* [ЧТО НУЖНО СДЕЛАТЬ]
A - Согласуются ли с отрывком об интеллигенции следующие утверждения: (i) Плеве изложил своё определение интеллигенции в письме к Победоносцеву; (ii) для описания интеллигенции вполне достаточно чисто политической характеристики; (iii) народ обычно ясно отличает интеллигенцию от режима? Для каждого ответьте «да» или «нет» и дословно приведите решающие слова текста.
B - Продолжите отрывок об интеллигенции, начав сразу после его последнего предложения.

* [ВЫБРАННЫЙ ОТРЫВОК]
═══
Некоторые западные словари определяют интеллигенцию так: "русские интеллектуалы, обычно в оппозиции к правительству". Несколько подробнее ту же модель развил царский министр внутренних дел Плеве в письме к Победоносцеву: "Интеллигенция – это тот слой нашего образованного общества, который с восхищением подхватывает всякую новость, и даже слух, клонящиеся к дискредитированию правительственной или духовно-православной власти, ко всему же остальному относится с равнодушием".
В таких определениях есть доля истины, но, разумеется, невозможно ограничиться чисто политической и отчасти даже полицейской характеристикой интеллигенции.
Интеллигенция трагически противостоит не только правительству, но и народу, во имя которого пытается выступать, и трудно сказать, от кого она дальше. Народ часто не умеет отличать интеллигенцию от режима, отечественного или иностранного, с которым она борется. Это проявлялось, например, во время холерных бунтов. А интеллигенция колеблется между презрением к невежественному народу и обожествлением его (начиная с русской концепции народа-богоносца, кончая китайским лозунгом: учиться у рабочих, крестьян, солдат).
═══
* [ИСХОДНЫЕ ДАННЫЕ]
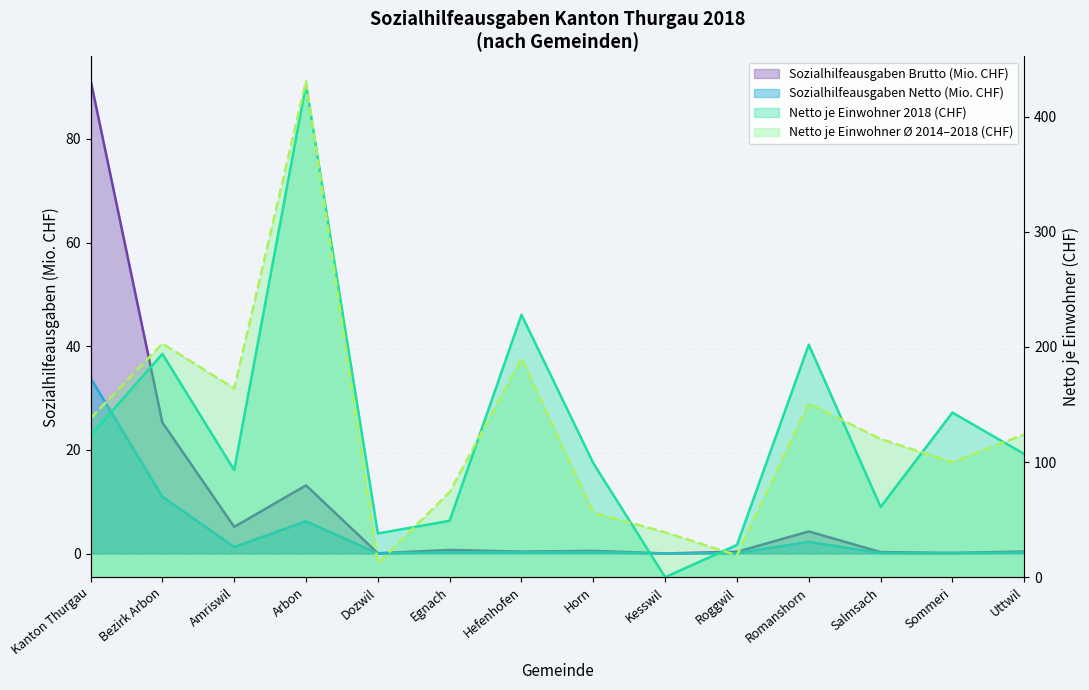

After their last crossing, which series has the higher values: Netto je Einwohner Durchschnitt 2014-2018 or Netto je Einwohner 2018?

Netto je Einwohner Durchschnitt 2014-2018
═══
* [ИТОГИ РАБОТЫ]
A -
(i) Да: «в письме к Победоносцеву».
(ii) Нет: «невозможно ограничиться чисто политической и отчасти даже полицейской характеристикой интеллигенции».
(iii) Нет: «Народ часто не умеет отличать интеллигенцию от режима».

B -
Так же противоречива интеллигенция и во многих других отношениях. Она складывается в странах, где сравнительно быстро принялась европейская образованность и возник европейски образованный слой, а социальная "почва", социальная структура развивалась сравнительно медленнее. Интеллигент, вставший "в просвещеньи с веком наравне", вынужден действовать в "непросвещенной" обстановке, полуазиатской, или, если воспользоваться другим термином, – полуфеодальной. Отсюда трагическая расколотость в отношении к практике. Чернышевский высмеял ее в "Русском человеке на rendez-vous", а Добролюбов – в статье про Обломова, думая, что говорят только о дворянах. Но Герцен был прав, ответив им: "Все мы Онегины, если не предпочитаем быть чиновниками или помещиками". Замечательный русский мыслитель Г. П. Федотов считал характерным для интеллигенции "идейность задач и беспочвенность идей". Иначе, по-видимому, и не могло быть у европейски образованного слоя в неевропейской стране, народ которой сопротивлялся европеизации. Становясь революционером, интеллигент либо рассуждает о насилии, терроре, революционной диктатуре и проч., как Иван Карамазов, но действовать предоставляет Смердякову, либо сам берется за топор, как Раскольников, но тут же отшатывается от сделанного. Образы, созданные Достоевским, – вернее многих научных моделей исторического процесса. В жизни русской интеллигенции постоянно нарастают две тенденции: одна к действию во что бы то ни стало ("К топору зовите Русь"), другая, напротив, окрашена непреодолимым отвращением к грязи и крови истории (Лев Толстой и толстовцы). Один поэт пишет:
Чтоб флаги трепались в горячке пальбы,
как у каждого порядочного праздника -
выше вздымайте, фонарные столбы,
окровавленные туши лабазников.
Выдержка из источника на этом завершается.